### Task requirements
Copy word for word the stretch of the cricket article from "Sri Lanka v" through "peaks to conquer.".

### Reading text
- - - - - - -
Sri Lanka v India, 4th ODI, Colombo July 31, 2012

Kohli in a zone of his own

Every day, Virat Kohli's young batting colleagues are seeing a live manual on how to manage their careers

Just how far is Virat Kohli ahead of his peers now? Sample this. It is an achievement for Manoj Tiwary, a very fine batsman, to get a game. Rohit Sharma, probably the most talented of the lot, wonders how he can make some runs, somehow. Ajinkya Rahane seems to have accepted his position on the sidelines for now. Kohli, the youngest of the four, thinks he has no business getting out soon after reaching a hundred. You can bat in the zone. Kohli, at the moment, is living in the zone. When you are so far ahead of others, you can feel lonely at the summit. Kohli is searching for higher peaks to conquer.
- - - - - - -
[Data taken from a collection]
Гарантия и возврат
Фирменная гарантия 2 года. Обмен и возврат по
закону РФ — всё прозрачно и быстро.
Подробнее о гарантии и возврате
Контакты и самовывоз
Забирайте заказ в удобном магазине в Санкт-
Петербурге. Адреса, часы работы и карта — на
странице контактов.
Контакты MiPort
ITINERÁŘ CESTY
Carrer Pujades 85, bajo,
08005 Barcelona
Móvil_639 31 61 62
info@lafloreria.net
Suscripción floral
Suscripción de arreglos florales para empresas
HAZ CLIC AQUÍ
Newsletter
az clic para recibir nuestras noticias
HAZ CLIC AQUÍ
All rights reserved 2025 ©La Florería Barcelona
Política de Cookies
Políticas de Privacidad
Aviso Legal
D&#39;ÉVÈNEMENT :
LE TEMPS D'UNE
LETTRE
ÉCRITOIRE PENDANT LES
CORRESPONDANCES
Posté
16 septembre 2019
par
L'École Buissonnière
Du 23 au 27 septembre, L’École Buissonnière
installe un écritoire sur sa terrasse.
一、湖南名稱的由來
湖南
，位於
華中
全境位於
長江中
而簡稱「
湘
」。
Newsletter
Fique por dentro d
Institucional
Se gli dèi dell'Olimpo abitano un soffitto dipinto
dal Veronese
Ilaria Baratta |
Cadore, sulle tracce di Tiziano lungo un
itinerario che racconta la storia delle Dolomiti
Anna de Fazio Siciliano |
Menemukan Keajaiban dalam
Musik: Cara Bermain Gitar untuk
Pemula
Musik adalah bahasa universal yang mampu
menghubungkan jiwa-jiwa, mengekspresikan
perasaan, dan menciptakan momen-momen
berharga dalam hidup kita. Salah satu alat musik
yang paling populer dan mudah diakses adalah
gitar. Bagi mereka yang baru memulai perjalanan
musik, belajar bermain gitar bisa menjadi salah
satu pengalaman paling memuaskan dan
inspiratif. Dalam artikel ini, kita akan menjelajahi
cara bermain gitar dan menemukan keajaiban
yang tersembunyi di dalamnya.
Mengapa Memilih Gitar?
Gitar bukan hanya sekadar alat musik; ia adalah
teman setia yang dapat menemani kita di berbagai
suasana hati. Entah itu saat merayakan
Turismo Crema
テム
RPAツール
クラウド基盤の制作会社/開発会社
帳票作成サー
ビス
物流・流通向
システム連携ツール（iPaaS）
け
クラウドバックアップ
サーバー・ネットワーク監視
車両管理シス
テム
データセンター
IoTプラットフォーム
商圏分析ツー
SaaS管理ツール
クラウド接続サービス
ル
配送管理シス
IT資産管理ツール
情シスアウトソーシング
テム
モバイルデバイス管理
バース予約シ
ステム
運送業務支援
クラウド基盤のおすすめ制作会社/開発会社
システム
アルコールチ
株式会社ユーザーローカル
- - - - - - -
### Solution to this exercise
Sri Lanka v India, 4th ODI, Colombo July 31, 2012

Kohli in a zone of his own

Every day, Virat Kohli's young batting colleagues are seeing a live manual on how to manage their careers

Just how far is Virat Kohli ahead of his peers now? Sample this. It is an achievement for Manoj Tiwary, a very fine batsman, to get a game. Rohit Sharma, probably the most talented of the lot, wonders how he can make some runs, somehow. Ajinkya Rahane seems to have accepted his position on the sidelines for now. Kohli, the youngest of the four, thinks he has no business getting out soon after reaching a hundred. You can bat in the zone. Kohli, at the moment, is living in the zone. When you are so far ahead of others, you can feel lonely at the summit. Kohli is searching for higher peaks to conquer.